Publié le : 30/08/2018 14:49:18
Catégories : Dossier spécial


Pour obtenir la «tablette de chocolat » dont vous rêvez, il faut prendre les choses dans l’ordre, et s’en tenir à certaines règles, qui, si elles ne sont pas compliquées, demandent un peu de volonté et d’organisation. Il s’agit d’un effort, certes, mais avec un objectif clair au bout : celui d’éliminer la graisse qui masque vos abdos. La nutrition, l’entraînement et la supplémentation ont chacun leur part : en coordonnant vos actions, vous progresserez très rapidement. Voyons donc quels sont les points essentiels à respecter pour une phase de sèche réussie.
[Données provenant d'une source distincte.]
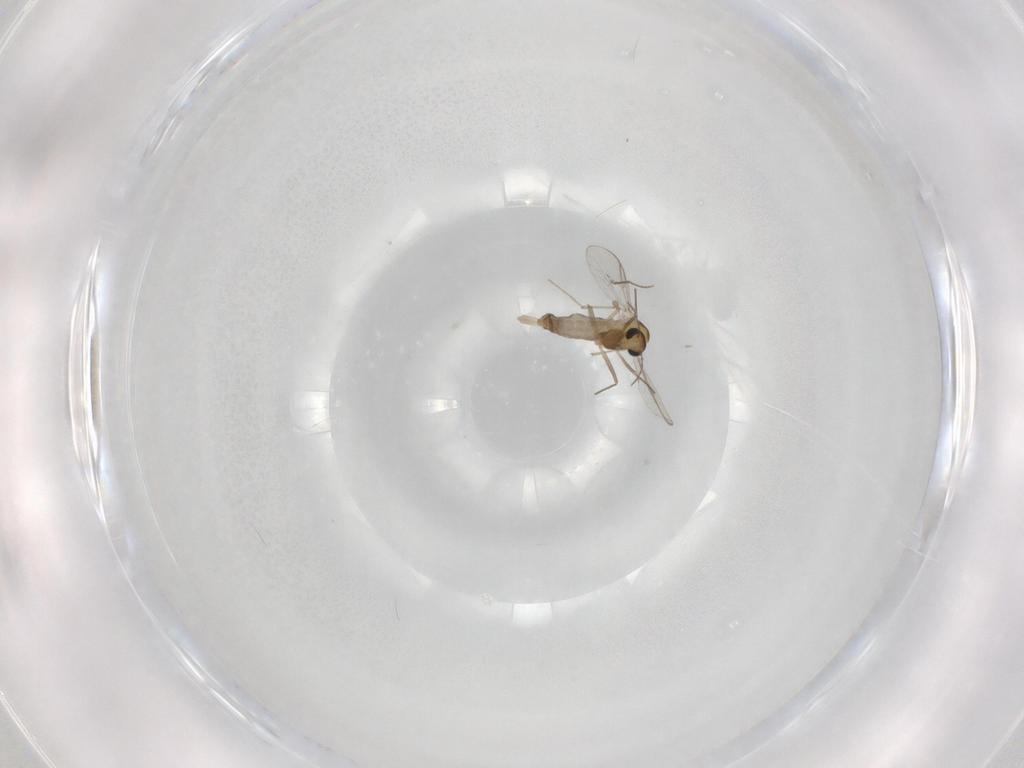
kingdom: Animalia
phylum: Arthropoda
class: Insecta
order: Diptera
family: Chironomidae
Modifier l’équilibre calorique

Éliminer de la graisse est le résultat d’une arithmétique excessivement simple. Soit vous consommez plus de calories que vous n’en dépensez : dans ce cas, les tissus adipeux s’accumulent. Soit vous en utilisez plus que vous n’en absorbez : c’est alors votre taux de graisse qui diminue, car l’organisme compense en puisant dans ses réserves. C’est basique, mais il s’agit de la règle n°1 à ne jamais oublier. A partir de là, on voit très vite les implications : pour sécher le plus efficacement possible, il faut essayer de contrôler son apport calorique.

Afin d’y parvenir, il faut en priorité réduire les lipides sans pour autant les supprimer totalement, car ils ont un rôle important à jouer, même s’ils ne contribuent pas directement à l’apport énergétique (comme les glucides) ou à la construction musculaire (comme la protéine). Essayez donc de limiter les acides gras trans et les graisses saturées (produits laitiers entiers, beurre, plats préparés, aliments frits, etc), qui sont mauvais pour la santé, et de privilégier les lipides mono- et poly-insaturés (olive, huile d’olive, fruits à coque, poissons, etc). Ces derniers favorisent l’élimination des tissus adipeux et participent à la préservation de la masse musculaire tout en favorisant le sentiment de bien-être.

 

Profiter du potentiel des agents thermogènes

Lorsque l’objectif est d’accroître ses dépenses caloriques, il est naturel de penser aux agents thermogènes, qui provoquent une élévation du rythme métabolique, c’est-à-dire de la vitesse à laquelle le corps «brûle» les calories. Concrètement, lorsque vous employez ces actifs, votre organisme dépense davantage de calories que si vous n’en aviez pas pris : vous brûlez plus de calories, même si vous restez simplement assis sur votre fauteuil (mais cela ne veut pas dire que cette «activité» soit suffisante, naturellement !). C’est pourquoi ils sont à la base de tous les suppléments destinés à faciliter la perte de graisse.

 

Prendre en compte l’influence des hormones

Les hormones ont une part importante dans les mécanismes de stockage adipeux. Tandis que certaines le favorisent, d’autres peuvent le ralentir. Si l’on parvient à réduire celles qui y contribuent (c’est notamment le cas de l’insuline), on peut obtenir une élimination significative des tissus graisseux. Le meilleur moyen en la matière consiste à maîtriser sa consommation de glucides. Il faut en particulier éviter les pics d’insuline générés par la consommation des sucres à assimilation rapide et qui favorisent le stockage adipeux.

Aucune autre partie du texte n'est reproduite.